Raffi Boyadjian, XM Investment Research Desk
  • Dollar edges up as US tech losses deepen, jobs recovery slows
  • Brexit threatens pound rally as Johnson raises his game in EU talks
  • Chinese exports surge keeps risk sentiment afloat as US tensions weigh

Tech rally suffers major setback

Global equity markets attempted to shrug off Wall Street’s rare selloff last week as Asian shares ended Monday mixed, while Europe’s major bourses opened sharply higher. The somewhat questionable risk-on tone was underscored by better-than-expected trade figures out of China, which showed exports jumped 9.5% in the 12 months to August, supporting the view that the global economic recovery from the COVID-19 slump remains on track.

The gains come despite the worst rout in tech shares in at least three months amid some speculation that the exorbitant valuations in the sector are behind the sudden change of fortunes in Wall Street’s tech darlings. But today’s moves may merely be down to markets taking a breather during thin trading volumes while the US is shut for Labor Day celebrations.

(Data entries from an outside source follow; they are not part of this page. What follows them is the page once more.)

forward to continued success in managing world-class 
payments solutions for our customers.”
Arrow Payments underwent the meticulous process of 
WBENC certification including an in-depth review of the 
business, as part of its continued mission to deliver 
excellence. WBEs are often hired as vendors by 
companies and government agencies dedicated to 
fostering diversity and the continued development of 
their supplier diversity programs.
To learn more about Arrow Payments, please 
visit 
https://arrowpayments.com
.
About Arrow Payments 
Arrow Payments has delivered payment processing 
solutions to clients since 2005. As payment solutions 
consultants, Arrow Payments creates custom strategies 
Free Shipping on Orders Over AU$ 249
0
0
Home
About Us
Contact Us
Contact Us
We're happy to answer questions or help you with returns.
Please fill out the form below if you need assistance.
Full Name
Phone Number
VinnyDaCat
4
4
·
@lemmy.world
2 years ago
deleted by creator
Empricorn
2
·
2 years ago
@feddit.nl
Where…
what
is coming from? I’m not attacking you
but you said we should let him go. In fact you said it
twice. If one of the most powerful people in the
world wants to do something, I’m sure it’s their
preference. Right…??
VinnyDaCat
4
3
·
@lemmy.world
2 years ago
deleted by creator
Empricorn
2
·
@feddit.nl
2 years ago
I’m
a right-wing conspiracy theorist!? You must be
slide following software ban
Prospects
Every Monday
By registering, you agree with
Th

In fact, S&P 500 and Nasdaq futures indicate the selloff is far from over, with both holding in negative territory. Tech losses also weighed on China’s and Hong Kong’s stock markets but for different reasons. Reports that Chinese semiconductor manufacturer, SMIC, could be the next victim of the Trump administration’s protectionist actions raised fresh fears about the steady but endless deterioration in relations between China and the United States.

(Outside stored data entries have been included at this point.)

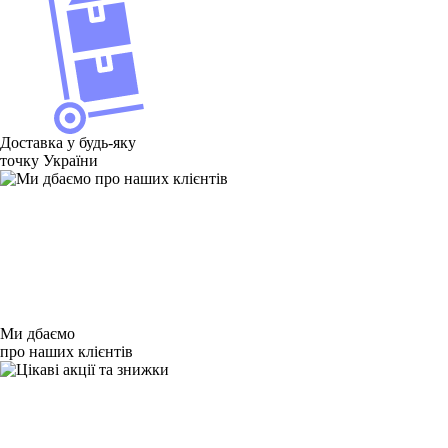
Доставка у будь-яку
точку України
Ми дбаємо
про наших клієнтів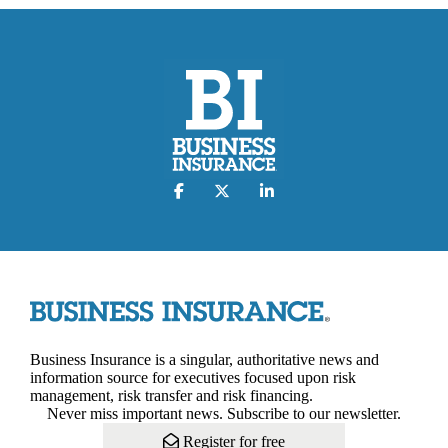
Business Insurance is a singular, authoritative news and
information source for executives focused upon risk
management, risk transfer and risk financing.
Never miss important news. Subscribe to our newsletter.
Register for free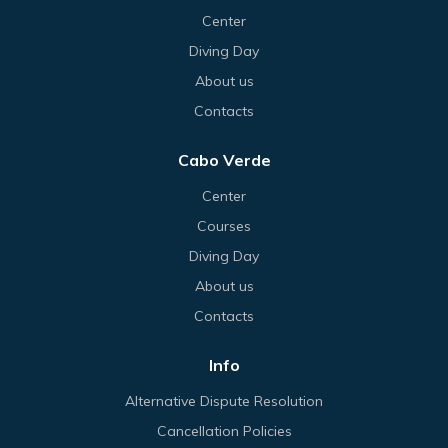
Center
Diving Day
About us
Contacts
Cabo Verde
Center
Courses
Diving Day
About us
Contacts
Info
Alternative Dispute Resolution
Cancellation Policies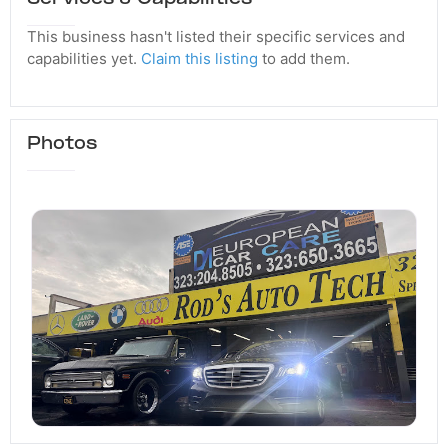
This business hasn't listed their specific services and
capabilities yet.
Claim this listing
to add them.
Photos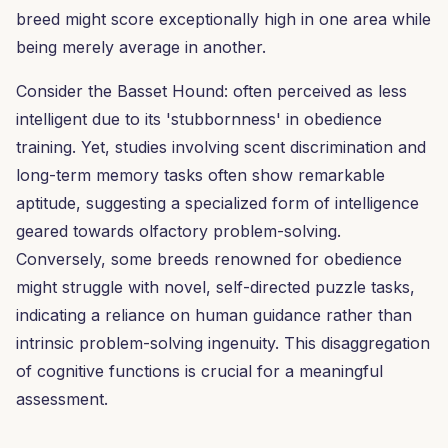
breed might score exceptionally high in one area while
being merely average in another.
Consider the Basset Hound: often perceived as less
intelligent due to its 'stubbornness' in obedience
training. Yet, studies involving scent discrimination and
long-term memory tasks often show remarkable
aptitude, suggesting a specialized form of intelligence
geared towards olfactory problem-solving.
Conversely, some breeds renowned for obedience
might struggle with novel, self-directed puzzle tasks,
indicating a reliance on human guidance rather than
intrinsic problem-solving ingenuity. This disaggregation
of cognitive functions is crucial for a meaningful
assessment.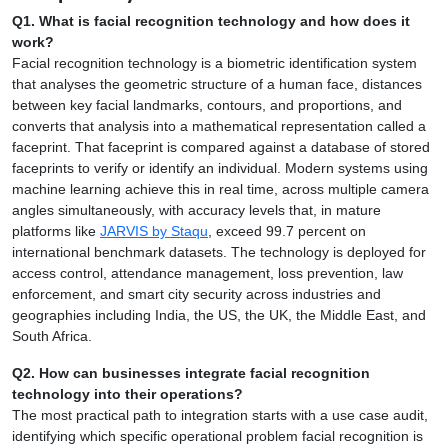
Q1. What is facial recognition technology and how does it
work?
Facial recognition technology is a biometric identification system
that analyses the geometric structure of a human face, distances
between key facial landmarks, contours, and proportions, and
converts that analysis into a mathematical representation called a
faceprint. That faceprint is compared against a database of stored
faceprints to verify or identify an individual. Modern systems using
machine learning achieve this in real time, across multiple camera
angles simultaneously, with accuracy levels that, in mature
platforms like
JARVIS by Staqu
, exceed 99.7 percent on
international benchmark datasets. The technology is deployed for
access control, attendance management, loss prevention, law
enforcement, and smart city security across industries and
geographies including India, the US, the UK, the Middle East, and
South Africa.
Q2. How can businesses integrate facial recognition
technology into their operations?
The most practical path to integration starts with a use case audit,
identifying which specific operational problem facial recognition is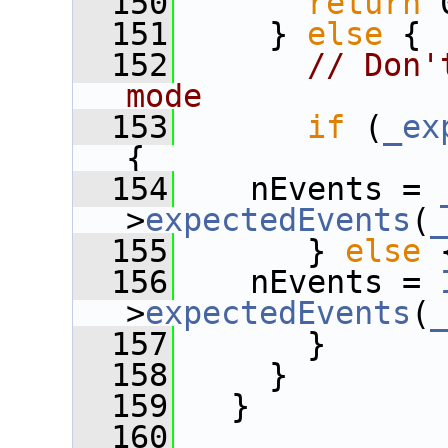
  150
return
 
  151
     } 
else
 {
  152
// Don'
mode
  153
if
 (
_ex
{
  154
    nEvents = 
>
expectedEvents
(
  155
       } 
else
 
  156
    nEvents = 
>
expectedEvents
(
  157
       }
  158
     }
  159
   } 
  160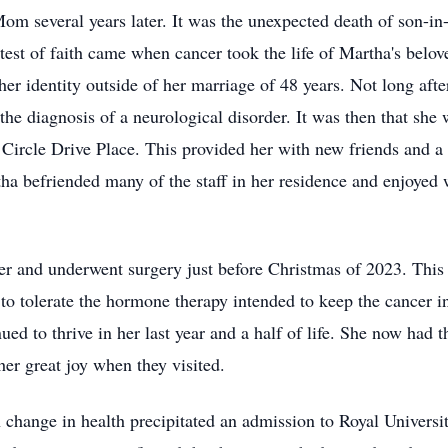
Mom several years later. It was the unexpected death of son-in
 test of faith came when cancer took the life of Martha's belo
d her identity outside of her marriage of 48 years. Not long a
o the diagnosis of a neurological disorder. It was then that sh
 Circle Drive Place. This provided her with new friends and a
tha befriended many of the staff in her residence and enjoyed 
r and underwent surgery just before Christmas of 2023. This w
o tolerate the hormone therapy intended to keep the cancer i
ued to thrive in her last year and a half of life. She now had
her great joy when they visited.
 change in health precipitated an admission to Royal Univers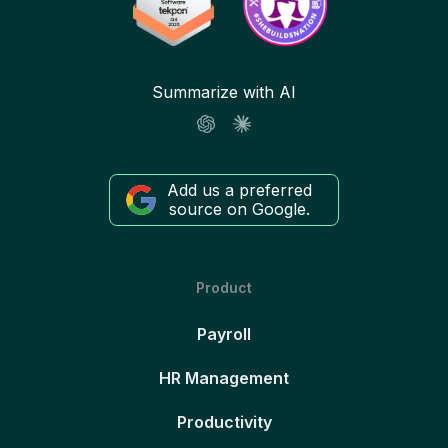
Summarize with AI
Add us a preferred
source on Google.
Product
Payroll
HR Management
Productivity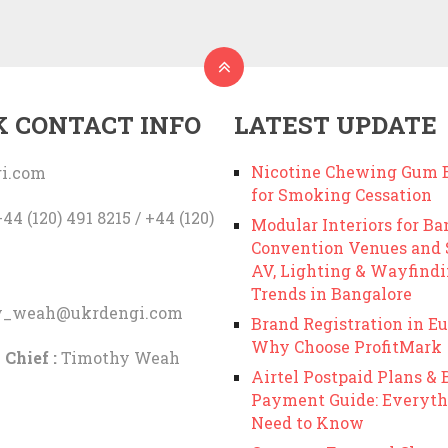
K CONTACT INFO
LATEST UPDATE
Nicotine Chewing Gum B
i.com
for Smoking Cessation
44 (120) 491 8215 / +44 (120)
Modular Interiors for Ba
Convention Venues and
AV, Lighting & Wayfind
Trends in Bangalore
y_weah@ukrdengi.com
Brand Registration in Eu
Why Choose ProfitMark
 Chief :
Timothy Weah
Airtel Postpaid Plans & B
Payment Guide: Everyth
Need to Know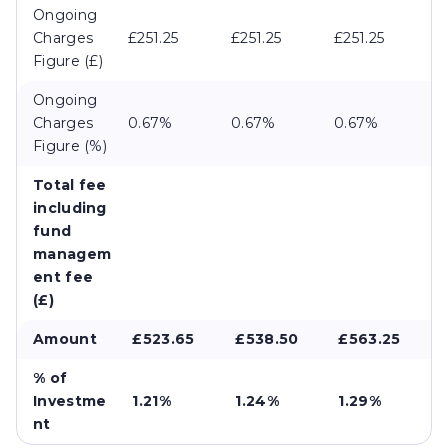
Ongoing
Charges
£251.25
£251.25
£251.25
Figure (£)
Ongoing
Charges
0.67%
0.67%
0.67%
Figure (%)
Total fee
including
fund
managem
ent fee
(£)
Amount
£523.65
£538.50
£563.25
% of
Investme
1.21%
1.24%
1.29%
nt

Safe haven flows nudge dollar higher

Currency markets also cast doubt on the positive mood in equities as the US dollar inched higher against most of its major rivals. A stronger greenback may be one factor lifting European shares on Monday as the euro struggled to regain a positive footing, trading flat on the day, while the pound slipped on renewed Brexit jitters.

The commodity dollars also lost ground against their US counterpart, with the latest slide in oil prices weighing on the loonie in particular.

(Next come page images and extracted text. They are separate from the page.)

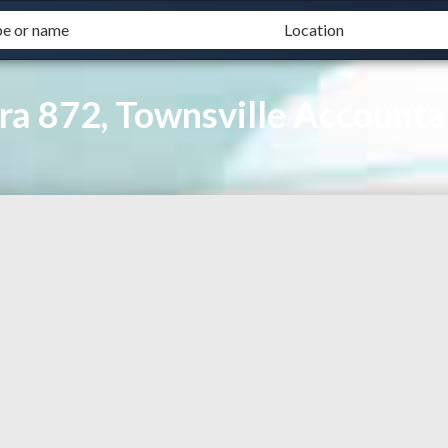
ra 872, Townsville Accounta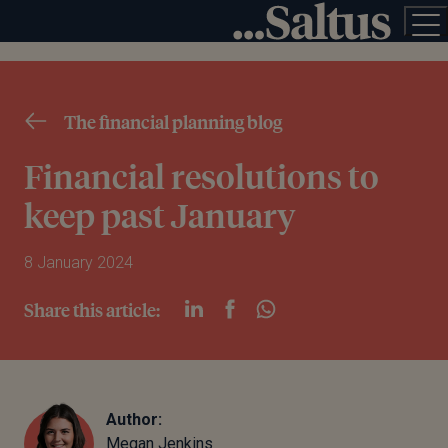
The financial planning blog
Financial resolutions to
keep past January
8 January 2024
Share this article:
Author:
Megan Jenkins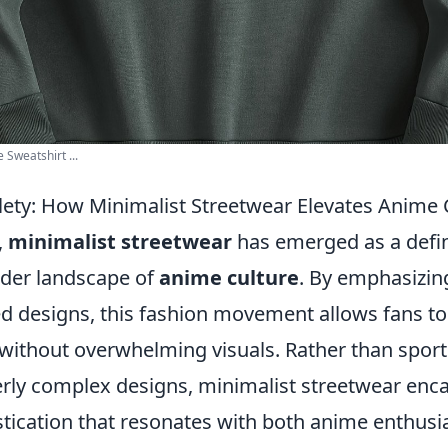
Sweatshirt ...
tlety: How Minimalist Streetwear Elevates Anime 
,
minimalist streetwear
has emerged as a defin
ader landscape of
anime culture
. By emphasizing
d designs, this fashion movement allows fans to
 without overwhelming visuals. Rather than sport
erly complex designs, minimalist streetwear enc
stication that resonates with both anime enthusi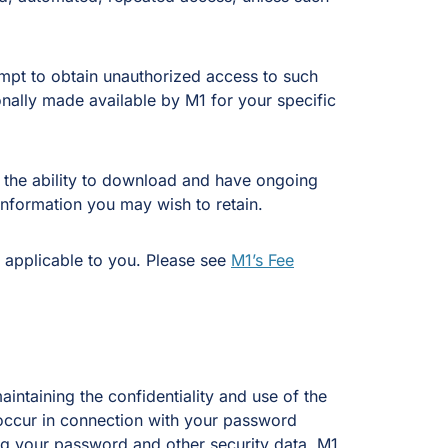
empt to obtain unauthorized access to such
onally made available by M1 for your specific
s, the ability to download and have ongoing
information you may wish to retain.
 applicable to you. Please see
M1’s Fee
intaining the confidentiality and use of the
t occur in connection with your password
sing your password and other security data. M1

Aside from the wobble in tech stocks, signs that the US jobs recovery may be slowing is also driving up safe-haven demand for the dollar. America’s jobless rate unexpectedly dipped to 8.4% in August’s payrolls report, beating all estimates. But the jobs gains were mainly led by a temporary hiring by the government, hence, going forward, it’s hard to see the unemployment rate falling below 8% without any additional fiscal support.

So far, markets have shown little panic to Congress’ failure to reach a deal on a new virus relief bill but that could change if consumption begins to dwindle in the coming months. However, there is hope that once lawmakers return from their summer recess later this week, there will be a renewed effort to reach a deal, with Senate Republicans reportedly pushing for a “skinny” relief bill.

Pound under pressure as Johnson toughens Brexit rhetoric

The pound extended its losses on Monday, slipping below the $1.32 level, as British prime minister, Boris Johnson, set a deadline of October 15 for the UK and the EU to strike a post-Brexit trade agreement.

But just as Johnson added urgency to the talks, doubts grew about whether a deal is possible as the UK stood firm on its red lines and risked angering the EU by planning to override some aspects of the Withdrawal Agreement.

An attempt to backtrack on some of the terms of the divorce, particularly those relating to Northern Ireland, is seen as a dangerous game by Johnson to pressure EU leaders to give in to UK demands as time fast runs out to negotiate a substantive deal.

Negotiators from both sides will start a fresh round of talks this week and this will likely mark the start of a volatile period ahead for the pound as Brexit headlines begin to dominate again. For now though, investors are nervous but not yet pricing in a no-deal outcome, as reflected by the scale of sterling’s declines today.